Linux kbuild/kconfig development
 help / color / mirror / Atom feed
* [PATCH v4 0/1] gcov: use -fprofile-update=prefer-atomic with compile-time guard
@ 2026-05-11 10:50 Konstantin Khorenko
  2026-05-11 10:50 ` [PATCH v4 1/1] gcov: use atomic counter updates to fix concurrent access crashes Konstantin Khorenko
  0 siblings, 1 reply; 4+ messages in thread
From: Konstantin Khorenko @ 2026-05-11 10:50 UTC (permalink / raw)
  To: Andrew Morton, Arnd Bergmann, Peter Oberparleiter
  Cc: Nathan Chancellor, Nicolas Schier, Mikhail Zaslonko,
	Thomas Weißschuh, Miguel Ojeda, Masahiro Yamada,
	Vasileios Almpanis, Pavel Tikhomirov, linux-kernel, linux-kbuild,
	Konstantin Khorenko

This is v4 of the patch to add -fprofile-update=prefer-atomic to
CFLAGS_GCOV.

v2 was reported to cause link failures on some architecture/config
combinations because GCC emits calls to libatomic runtime functions
for 64-bit atomic counter increments, and the kernel does not link
against libatomic:

  https://lore.kernel.org/all/ff2a4c49-463d-4d8a-9519-bb51308f7ba1@linux.ibm.com/

Arnd Bergmann hit this with GCC-16 randconfig builds:

  x86_64:  undefined reference to `__atomic_fetch_add_8'
  aarch64: undefined reference to `__aarch64_ldadd8_relax'

The kernel test robot confirmed the same on i386-allmodconfig with
GCC 14 (Debian):

  https://lore.kernel.org/all/202605030611.mBKmkPOF-lkp@intel.com/

v3 added a compile-time try-run check that determines whether
-fprofile-update=prefer-atomic is safe to use with the current
compiler and architecture.

=== Approach ===

The check compiles a minimal test program twice using the full
KBUILD_CFLAGS -- once without and once with -fprofile-update=prefer-atomic
-- then compares the undefined symbols in both resulting .o files using
nm.  If prefer-atomic introduces any NEW undefined symbols, the flag is
not added.

Several alternative approaches were considered and rejected:

1) Grepping assembly output for known libatomic symbols
   (__atomic_fetch_add, __aarch64_ldadd, etc):
   Fragile -- requires maintaining a list of arch-specific symbol names.
   New architectures or GCC versions may use different names.

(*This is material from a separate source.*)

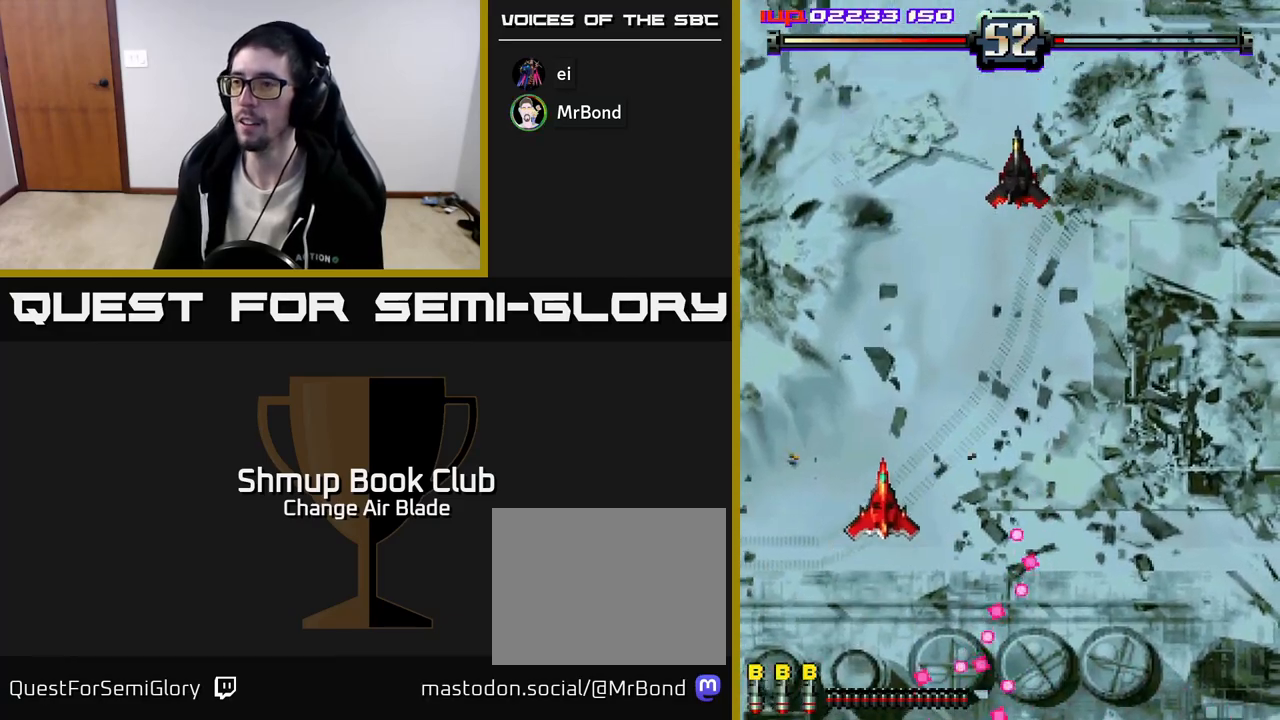
{"buttons": ["A", "DPAD_LEFT"], "left_stick": "center", "right_stick": "center", "events": [[150, "DPAD_UP", "up"], [183, "A", "down"], [367, "DPAD_RIGHT", "up"], [417, "DPAD_LEFT", "down"]]}
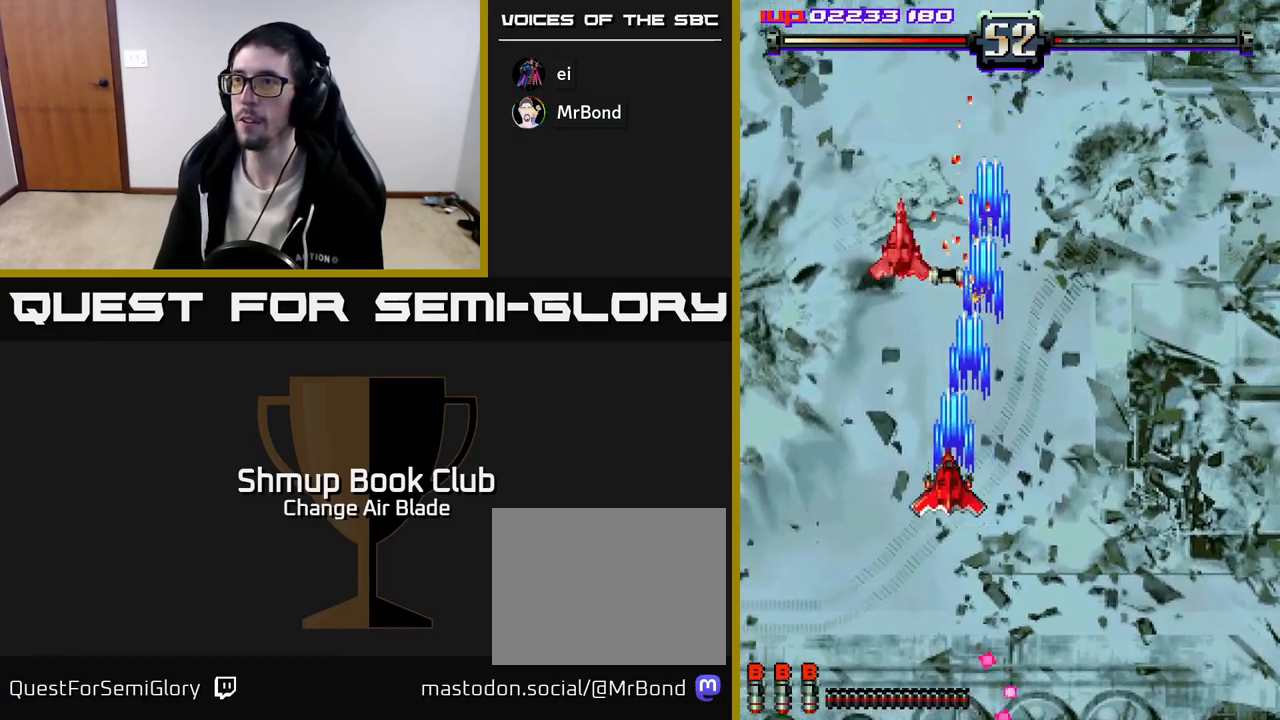
{"buttons": ["A", "DPAD_RIGHT"], "left_stick": "center", "right_stick": "center", "events": [[317, "DPAD_LEFT", "up"], [333, "DPAD_RIGHT", "down"]]}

2) Checking nm output for any undefined symbol beyond __gcov_*:
   Fails because KBUILD_CFLAGS adds kernel-specific instrumentation
   (__fentry__, __x86_return_thunk, etc) that creates "expected"
   undefined symbols unrelated to libatomic.

3) Grepping only for "__atomic" in undefined symbols:
   Misses aarch64 outline-atomics symbols (__aarch64_ldadd8_relax)
   which do not contain "atomic" in their name.

4) Filtering KBUILD_CFLAGS to pass only -m32/-m64/-march=* to try-run:
   Brittle whitelist -- misses flags like -mno-outline-atomics on arm64
   and will break when new relevant flags are added.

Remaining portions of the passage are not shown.